Data Modeling

Goals

  • Learn how to plan out databases

  • Discuss types of relationships between tables

Getting Started

Definition

Data modeling is the process of creating a representation (usually a diagram) of what data will be stored and how it will relate to other data.

General Process

  • figure out, broadly, what data is needed for the application to function correctly

  • separate that data out into groups that will eventually be tables

  • solidify the columns, data types, and relationships

How Much Detail?

_images/scary.png

Often times, you have to make decisions about how much detail the application needs—but it’s usually right to first model it out on paper in total. Start big and pare down as needed.

Normalization

Planning out a database to reduce repetition and simplify the data for understanding and maintenance. We can’t just store everything in one table.

Piling all of your data into a single table would be like stuffing all of your clothes into one dresser drawer. You want a swimsuit? Too bad, here is that shirt you’ve had since 8th grade.

The Problem

We need to store contact information in our database

Problem — some people have many phone numbers

Solution 1: Many Rows

user_id

fname

lname

age

phone1

1

Jane

Jay

26

415 555 1212

2

Jane

Jay

26

415 555 1213

3

Nick

Nest

43

415 555 2000

Solution 2: Many Columns

user_id

fname

lname

age

phone1

phone2

1

Jane

Jay

26

415 555 1212

415 555 1213

2

Nick

Nest

43

415 555 2000

<null>

Two Primary Sins of Data Modeling

  1. Repeating dependencies (for example, storing Jane’s name and age twice)

  2. Representing multiple data for the same category in columns (phone1, phone2, …, phoneInfinity)

This lecture will address how to avoid these sins!

Normalization: In Short

“Every piece of information lives in exactly one place
and relates directly to the key.”

Relationships

Relationship Types

  • One-to-many

  • Many-to-many

  • One-to-one

Foreign Keys

In order to link tables to each other, we need to use values from one table inside the other. When we do so, that value is called a foreign key.

For the tables below, book_id in the printings table is a foreign key that references the books table book_id.

CREATE TABLE books (
    book_id SERIAL PRIMARY KEY,
    title VARCHAR(50)
);

CREATE TABLE printings (
    printing_id SERIAL PRIMARY KEY,
    book_id INTEGER NOT NULL REFERENCES books(book_id),
    print_date TIMESTAMP
);

One-to-many

In one to many relationships, one row on table A can have many related rows on table B. And rows on table B can only relate to one row on table A. One user can have many posts. One product can have many reviews. One course can have multiple sessions.

The Problem

We have a database of books

Problem — we want to record each printing of a book

  • Can a book have many printings?

  • Can a printing have many books?

Diagram

One book, many printings

_images/one-to-many.png

In Code

Using SQL, we can create one to many relationships. In the example below, each book should only be in the books table once, but its id can be referenced as many times as we want from the printings table.

__Dataset excerpts__.
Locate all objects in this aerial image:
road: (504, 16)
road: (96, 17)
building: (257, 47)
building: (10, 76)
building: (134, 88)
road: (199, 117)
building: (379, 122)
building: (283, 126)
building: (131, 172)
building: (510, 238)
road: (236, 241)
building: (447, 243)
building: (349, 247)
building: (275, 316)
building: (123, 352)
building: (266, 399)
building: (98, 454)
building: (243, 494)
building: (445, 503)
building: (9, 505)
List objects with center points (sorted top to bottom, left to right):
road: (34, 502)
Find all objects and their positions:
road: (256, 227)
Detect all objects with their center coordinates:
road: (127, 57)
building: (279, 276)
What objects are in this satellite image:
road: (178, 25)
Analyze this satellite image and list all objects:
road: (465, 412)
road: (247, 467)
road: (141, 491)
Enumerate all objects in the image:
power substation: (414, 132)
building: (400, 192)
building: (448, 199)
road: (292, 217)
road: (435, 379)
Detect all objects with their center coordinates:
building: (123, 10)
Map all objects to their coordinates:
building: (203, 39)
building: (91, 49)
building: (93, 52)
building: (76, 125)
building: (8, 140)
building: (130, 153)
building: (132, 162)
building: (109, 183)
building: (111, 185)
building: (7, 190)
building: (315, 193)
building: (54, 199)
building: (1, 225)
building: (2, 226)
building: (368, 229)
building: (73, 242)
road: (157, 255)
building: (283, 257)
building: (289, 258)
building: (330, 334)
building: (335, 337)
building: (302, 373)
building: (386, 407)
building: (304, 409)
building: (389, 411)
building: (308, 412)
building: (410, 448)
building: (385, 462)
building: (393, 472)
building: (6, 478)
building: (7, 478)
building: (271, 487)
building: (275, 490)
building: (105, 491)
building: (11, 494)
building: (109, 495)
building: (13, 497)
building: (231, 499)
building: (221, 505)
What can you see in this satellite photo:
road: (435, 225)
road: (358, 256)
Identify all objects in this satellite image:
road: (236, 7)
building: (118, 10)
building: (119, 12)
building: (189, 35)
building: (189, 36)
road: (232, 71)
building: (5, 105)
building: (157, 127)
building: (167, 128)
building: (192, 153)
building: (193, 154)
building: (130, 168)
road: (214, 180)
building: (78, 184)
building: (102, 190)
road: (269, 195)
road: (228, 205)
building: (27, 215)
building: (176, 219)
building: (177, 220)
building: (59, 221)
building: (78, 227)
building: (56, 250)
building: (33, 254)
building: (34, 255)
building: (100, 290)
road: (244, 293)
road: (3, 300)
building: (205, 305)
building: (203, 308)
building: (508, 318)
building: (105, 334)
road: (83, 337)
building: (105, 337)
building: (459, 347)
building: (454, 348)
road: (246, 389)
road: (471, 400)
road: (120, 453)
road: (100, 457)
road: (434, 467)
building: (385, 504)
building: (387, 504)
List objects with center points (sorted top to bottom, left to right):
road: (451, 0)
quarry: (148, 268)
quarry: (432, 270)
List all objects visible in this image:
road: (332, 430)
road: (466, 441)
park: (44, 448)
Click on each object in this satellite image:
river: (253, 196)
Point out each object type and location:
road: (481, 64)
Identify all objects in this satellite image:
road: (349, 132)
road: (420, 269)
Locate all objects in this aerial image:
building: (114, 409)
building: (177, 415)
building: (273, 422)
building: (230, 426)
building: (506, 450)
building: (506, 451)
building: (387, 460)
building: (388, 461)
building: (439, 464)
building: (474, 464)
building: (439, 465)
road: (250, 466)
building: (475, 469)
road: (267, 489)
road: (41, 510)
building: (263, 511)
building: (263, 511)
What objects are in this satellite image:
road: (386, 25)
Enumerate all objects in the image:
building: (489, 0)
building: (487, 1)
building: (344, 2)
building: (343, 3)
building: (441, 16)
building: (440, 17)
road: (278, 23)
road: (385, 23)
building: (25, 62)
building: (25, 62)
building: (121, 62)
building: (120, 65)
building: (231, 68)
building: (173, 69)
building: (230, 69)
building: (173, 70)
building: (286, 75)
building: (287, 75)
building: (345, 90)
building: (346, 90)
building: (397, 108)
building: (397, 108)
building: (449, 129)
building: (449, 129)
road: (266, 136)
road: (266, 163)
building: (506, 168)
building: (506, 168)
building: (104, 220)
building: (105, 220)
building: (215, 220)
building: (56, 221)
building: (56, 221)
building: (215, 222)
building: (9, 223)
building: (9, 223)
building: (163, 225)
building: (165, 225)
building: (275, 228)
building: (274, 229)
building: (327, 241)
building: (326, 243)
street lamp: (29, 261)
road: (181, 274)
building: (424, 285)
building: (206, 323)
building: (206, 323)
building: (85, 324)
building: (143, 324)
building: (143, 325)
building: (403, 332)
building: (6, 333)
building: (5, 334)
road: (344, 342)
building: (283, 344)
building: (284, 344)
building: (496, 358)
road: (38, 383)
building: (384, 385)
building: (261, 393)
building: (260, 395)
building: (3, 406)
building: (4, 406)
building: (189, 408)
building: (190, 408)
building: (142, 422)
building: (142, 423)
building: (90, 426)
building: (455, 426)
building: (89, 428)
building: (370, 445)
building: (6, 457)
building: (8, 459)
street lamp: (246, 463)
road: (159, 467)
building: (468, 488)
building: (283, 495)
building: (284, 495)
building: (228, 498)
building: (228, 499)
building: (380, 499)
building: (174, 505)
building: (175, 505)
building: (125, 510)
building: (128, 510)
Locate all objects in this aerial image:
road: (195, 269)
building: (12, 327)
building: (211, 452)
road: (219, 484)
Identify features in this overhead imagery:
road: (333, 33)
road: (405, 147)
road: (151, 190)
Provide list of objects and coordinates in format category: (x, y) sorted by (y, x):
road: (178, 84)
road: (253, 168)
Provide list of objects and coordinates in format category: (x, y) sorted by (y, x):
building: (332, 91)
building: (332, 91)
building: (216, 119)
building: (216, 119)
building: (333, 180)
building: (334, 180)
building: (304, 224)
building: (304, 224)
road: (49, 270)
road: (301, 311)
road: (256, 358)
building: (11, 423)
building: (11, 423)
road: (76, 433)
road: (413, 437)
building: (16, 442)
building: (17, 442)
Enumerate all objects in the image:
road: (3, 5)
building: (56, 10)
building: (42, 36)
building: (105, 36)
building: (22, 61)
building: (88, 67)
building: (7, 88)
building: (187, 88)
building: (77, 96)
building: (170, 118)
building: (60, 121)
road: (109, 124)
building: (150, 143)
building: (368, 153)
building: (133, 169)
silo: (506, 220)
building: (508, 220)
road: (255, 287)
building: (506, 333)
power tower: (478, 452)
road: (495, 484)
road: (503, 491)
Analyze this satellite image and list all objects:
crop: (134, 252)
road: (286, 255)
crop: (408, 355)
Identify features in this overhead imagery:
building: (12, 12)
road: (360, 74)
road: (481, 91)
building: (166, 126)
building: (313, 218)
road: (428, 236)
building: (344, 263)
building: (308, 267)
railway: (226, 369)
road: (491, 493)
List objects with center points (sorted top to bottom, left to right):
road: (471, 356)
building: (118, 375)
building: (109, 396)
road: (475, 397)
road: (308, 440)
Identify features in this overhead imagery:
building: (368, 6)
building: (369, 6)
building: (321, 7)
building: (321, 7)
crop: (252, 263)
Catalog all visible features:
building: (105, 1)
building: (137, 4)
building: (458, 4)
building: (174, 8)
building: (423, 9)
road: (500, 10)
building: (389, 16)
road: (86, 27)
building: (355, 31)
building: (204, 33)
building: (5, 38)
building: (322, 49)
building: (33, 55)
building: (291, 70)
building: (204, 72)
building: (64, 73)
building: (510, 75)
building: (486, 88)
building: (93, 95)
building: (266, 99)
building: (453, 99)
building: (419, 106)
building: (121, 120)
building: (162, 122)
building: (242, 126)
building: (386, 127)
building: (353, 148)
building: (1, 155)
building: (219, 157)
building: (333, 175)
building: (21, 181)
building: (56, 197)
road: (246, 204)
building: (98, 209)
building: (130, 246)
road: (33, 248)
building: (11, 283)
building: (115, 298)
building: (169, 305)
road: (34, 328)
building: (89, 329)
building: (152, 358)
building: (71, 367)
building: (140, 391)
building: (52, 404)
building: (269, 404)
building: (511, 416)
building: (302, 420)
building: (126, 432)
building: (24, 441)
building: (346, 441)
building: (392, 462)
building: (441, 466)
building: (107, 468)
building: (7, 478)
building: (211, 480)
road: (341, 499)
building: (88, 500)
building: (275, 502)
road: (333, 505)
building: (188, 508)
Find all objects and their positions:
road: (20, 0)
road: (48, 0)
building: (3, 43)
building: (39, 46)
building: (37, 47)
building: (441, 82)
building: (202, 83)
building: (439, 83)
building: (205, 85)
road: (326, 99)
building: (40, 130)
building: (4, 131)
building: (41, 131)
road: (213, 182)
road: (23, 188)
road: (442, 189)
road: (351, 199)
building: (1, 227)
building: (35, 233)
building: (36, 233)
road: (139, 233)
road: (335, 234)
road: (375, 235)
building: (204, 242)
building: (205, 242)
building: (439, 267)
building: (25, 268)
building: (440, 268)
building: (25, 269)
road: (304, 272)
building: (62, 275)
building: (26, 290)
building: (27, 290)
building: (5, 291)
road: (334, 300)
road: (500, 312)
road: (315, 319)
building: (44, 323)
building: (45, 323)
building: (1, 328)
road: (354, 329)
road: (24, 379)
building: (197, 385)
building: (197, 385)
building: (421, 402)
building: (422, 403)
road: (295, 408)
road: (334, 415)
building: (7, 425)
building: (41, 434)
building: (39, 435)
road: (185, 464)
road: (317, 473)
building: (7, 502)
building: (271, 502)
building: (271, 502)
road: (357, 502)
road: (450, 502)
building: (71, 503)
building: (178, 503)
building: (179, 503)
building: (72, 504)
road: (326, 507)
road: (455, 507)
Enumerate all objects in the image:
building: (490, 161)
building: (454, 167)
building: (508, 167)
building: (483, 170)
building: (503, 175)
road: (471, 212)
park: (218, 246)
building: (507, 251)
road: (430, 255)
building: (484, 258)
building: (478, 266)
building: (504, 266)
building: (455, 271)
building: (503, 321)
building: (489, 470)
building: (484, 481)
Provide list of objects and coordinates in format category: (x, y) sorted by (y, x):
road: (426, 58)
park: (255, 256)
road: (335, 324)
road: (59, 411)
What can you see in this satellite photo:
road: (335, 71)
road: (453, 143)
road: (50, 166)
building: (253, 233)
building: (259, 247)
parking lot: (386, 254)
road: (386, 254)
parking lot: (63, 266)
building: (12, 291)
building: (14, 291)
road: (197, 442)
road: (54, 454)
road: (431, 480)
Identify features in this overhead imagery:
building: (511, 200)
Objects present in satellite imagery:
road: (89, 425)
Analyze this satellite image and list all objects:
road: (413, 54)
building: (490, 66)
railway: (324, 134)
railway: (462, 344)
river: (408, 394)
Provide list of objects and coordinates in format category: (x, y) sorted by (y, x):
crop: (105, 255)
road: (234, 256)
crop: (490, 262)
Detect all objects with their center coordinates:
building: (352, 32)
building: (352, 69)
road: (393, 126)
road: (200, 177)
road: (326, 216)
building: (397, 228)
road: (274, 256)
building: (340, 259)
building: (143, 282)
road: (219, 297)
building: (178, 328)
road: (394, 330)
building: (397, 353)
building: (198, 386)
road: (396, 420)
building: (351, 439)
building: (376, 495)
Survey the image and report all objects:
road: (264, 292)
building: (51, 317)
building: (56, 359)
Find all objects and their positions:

__Short problem 1__. Revise the stretch of the data modeling notes from "1. Repeating dependencies" through "avoid these sins!", replacing "lecture" with "lesson".
__Short problem 2__. Carry the data modeling notes forward, starting after their final sentence.

__Written response 1__.
1. Repeating dependencies (for example, storing Jane’s name and age twice)

  2. Representing multiple data for the same category in columns (phone1, phone2, …, phoneInfinity)

This lesson will address how to avoid these sins!

__Written response 2__.
CREATE TABLE books (
    book_id SERIAL PRIMARY KEY,
    title VARCHAR(50)
);

CREATE TABLE printings (
    printing_id SERIAL PRIMARY KEY,
    book_id INTEGER NOT NULL REFERENCES books(book_id),
    print_date TIMESTAMP
);

Many-to-many

In many to many relationships, a row on table A can relate to many rows on table B. And table B can reference many rows on table A. Students can sign up for many classes and classes have many students in them. Recipes can contain many ingredients and ingredients can be used in many recipes. Stores can sell many products and products can be sold at many different stores.

The Problem

In our books database, users can comment on books

Problem —

  • Can a user comment on many books?

  • Can a book be commented on by many users?

Users can have many books, books can have many users…?

_images/many-to-many.png

Many-to-many: A Lie?

Many-to-many is kind of a lie

  • There’s no actual relationship between books and users

  • You need a middle table (a comments table) to connect them

  • In reality, there are two one-to-many relationships

    • A book has many comments

    • A user has many comments

Comments Diagram

A book can have many comments (by many users)

A user can have many comments (on many books)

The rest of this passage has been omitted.